As I read the bill, service providers can subscribe to projects, but aren’t eligible for the additional incentive. One of these organizations has to certify the income status of each of the low-to-moderate income households subscribing, which sounds as if it may not be attractive to people in that category who aren’t currently depending on those services. Projects can’t be bigger than one thousand kilowatts; at least 40% of all the subscriptions have to be for less than twenty kilowatts; and no customer can subscribe to more than 40% of a project. (However, customers can subscribe to more than one project, but not for more than their total estimated annual usage, or for more capacity than 100 kW AC.)

Details –

The bill would stop certifying projects under the current incentive program at the end of June 2020. Projects could apply for precertification under the new program for six years, between the first of July 2020, and the end of June 2026. (They’d get another two years to complete them; but as I read the bill they wouldn’t be eligible for the incentives.

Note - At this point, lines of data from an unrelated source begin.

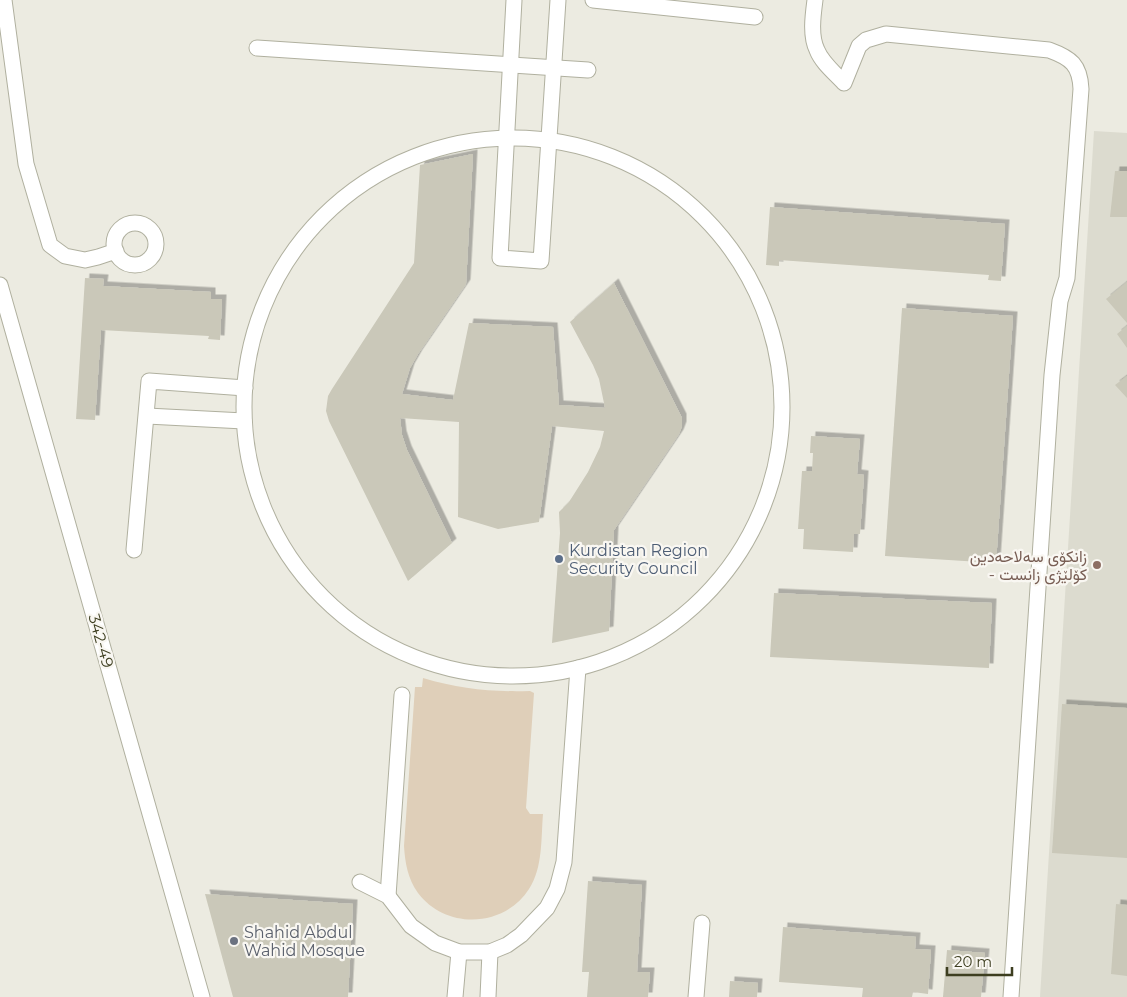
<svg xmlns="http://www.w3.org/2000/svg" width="1127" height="997" viewBox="0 0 1127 997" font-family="Montserrat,Vazirmatn,sans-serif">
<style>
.built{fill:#dcdbcf}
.green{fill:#dfcfb9}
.building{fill:#cac8b9;filter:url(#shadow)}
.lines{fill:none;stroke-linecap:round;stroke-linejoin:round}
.minor-casing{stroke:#b0b09f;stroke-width:17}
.minor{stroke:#fff;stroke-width:15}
.service-dot{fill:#5c6f8a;stroke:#f9f7f2;stroke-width:2}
.education-dot{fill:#8d6e63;stroke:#f9f7f2;stroke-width:2}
.worship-dot{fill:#6b7280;stroke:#f9f7f2;stroke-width:2}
.labels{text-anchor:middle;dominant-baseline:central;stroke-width:4.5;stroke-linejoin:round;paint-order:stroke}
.service-label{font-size:16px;fill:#4e5e75;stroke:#f9f7f2;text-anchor:start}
.education-label{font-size:16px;fill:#785e54;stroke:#f9f7f2;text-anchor:end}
.street-label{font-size:16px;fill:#3d3e20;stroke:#f9f7f2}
.worship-label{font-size:16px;fill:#5b616d;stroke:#f9f7f2;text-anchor:start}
</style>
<defs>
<filter id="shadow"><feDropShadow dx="4.5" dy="-4.5" stdDeviation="0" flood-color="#0004"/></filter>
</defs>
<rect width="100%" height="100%" fill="#ecebe1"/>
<polygon class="built" points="1094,131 1127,133 1127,997 1040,997"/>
<path class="green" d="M423,678c37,11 68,14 107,13l4,2 -8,115 4,6h13c-2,24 0,54 -14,75 -25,39 -83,41 -111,4 -10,-14 -13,-30 -14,-47l11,-159h7z"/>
<g class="building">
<polygon points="473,154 466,284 418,354 410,368 402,394 453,400 469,323 553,327 559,405 605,408 599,379 593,365 570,322 614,283 682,418 682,426 679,434 614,530 609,631 552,643 560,533 559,512 569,502 588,472 600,447 604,431 552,426 539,522 498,529 458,517 459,422 400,418 402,435 407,450 452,543 408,581 329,421 326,411 328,396 332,389 414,263 420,165"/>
<polygon points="1115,171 1127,171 1127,217 1110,217"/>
<polygon points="770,207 1005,224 1001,281 988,280 989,275 779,260 779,266 766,265"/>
<polygon points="85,278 104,279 103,286 211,292 211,299 222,299 220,340 208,339 209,336 101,330 95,420 76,419"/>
<polygon points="1127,282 1127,323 1106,299"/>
<polygon points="902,308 1013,316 996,563 885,556"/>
<polygon points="1127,326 1127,348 1117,334"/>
<polygon points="1127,376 1127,398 1115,385"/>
<polygon points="811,436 860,439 857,474 864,475 860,534 854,534 853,552 803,549 804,529 798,529 802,471 812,471 813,453 810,453"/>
<polygon points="774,593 992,603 989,668 770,657"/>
<polygon points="1062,704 1127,708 1127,858 1052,853"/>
<polygon points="588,881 642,885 637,972 650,972 648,997 587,997 589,972 582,972"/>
<polygon points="205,894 353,904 348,997 233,997"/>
<polygon points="1116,904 1127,905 1127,976 1111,974"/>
<polygon points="783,927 916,937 915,949 931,950 928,994 913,992 912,997 862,997 863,988 779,982"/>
<polygon points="947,950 985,953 981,997 943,997"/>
<polygon points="730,981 758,983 757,997 729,997"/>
</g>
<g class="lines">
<defs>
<g id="minor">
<polyline points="4,0 26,164 50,245 65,256 85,260 98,257 116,251"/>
<polyline points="514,0 500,258 541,261 558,0"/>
<polyline points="593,0 755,17"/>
<path d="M815,0c-2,15 -5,36 2,50 5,13 18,23 27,33l15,-37 7,-6 20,-6 163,16c22,8 31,15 32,39l-14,189 -7,23 -8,74 -41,622"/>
<polyline points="257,48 588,70"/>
<circle cx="513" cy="407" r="269"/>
<circle cx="135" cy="244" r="21"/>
<polyline points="0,285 202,997"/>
<polyline points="147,416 244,421"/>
<polyline points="134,550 149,381 245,388"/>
<polyline points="360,882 388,896 411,926 435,943 459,952 490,952 507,945 521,935 547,908 557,889 564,862 578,668"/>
<polyline points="388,896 402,695"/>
<polyline points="455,997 459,952"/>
<polyline points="488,997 490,952"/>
<polyline points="696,997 702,923"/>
</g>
</defs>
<use href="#minor" class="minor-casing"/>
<use href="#minor" class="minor"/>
</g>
<circle class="service-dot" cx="559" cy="559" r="5"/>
<circle class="education-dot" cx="1097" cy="565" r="5"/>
<circle class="worship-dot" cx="234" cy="941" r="5"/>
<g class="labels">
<g class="service-label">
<text x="569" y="550">Kurdistan Region<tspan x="569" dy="18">Security Council</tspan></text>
</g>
<g class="education-label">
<text x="1087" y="556">زانکۆی سەلاحەدین<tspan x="1087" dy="18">- کۆلێژی زانست</tspan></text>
</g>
<g class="street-label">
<text transform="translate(101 641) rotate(74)">342-49</text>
</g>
<g class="worship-label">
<text x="244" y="932">Shahid Abdul<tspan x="244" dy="18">Wahid Mosque</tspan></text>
</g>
</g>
<path d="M947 967v8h65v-8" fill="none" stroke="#3d3e20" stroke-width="2.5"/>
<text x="954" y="967" font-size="15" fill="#3d3e20" stroke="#f9f7f2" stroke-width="4" paint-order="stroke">20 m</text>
</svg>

The previous two sentences may not be right; I don’t think the bill’s current language is consistent about how the timetables for projects and incentives relate toward the end of the period.)

Utilities can currently receive annual tax credits (up to the greater of 1.5% of their 2014 sales or $250,000) for community solar production incentives if they choose to provide them; for projects under the new program that are certified by the end of June 2026, the bill increases that to the greater of 1.75% of sales or $300,000. Total incentives under the new program are capped at $20 million.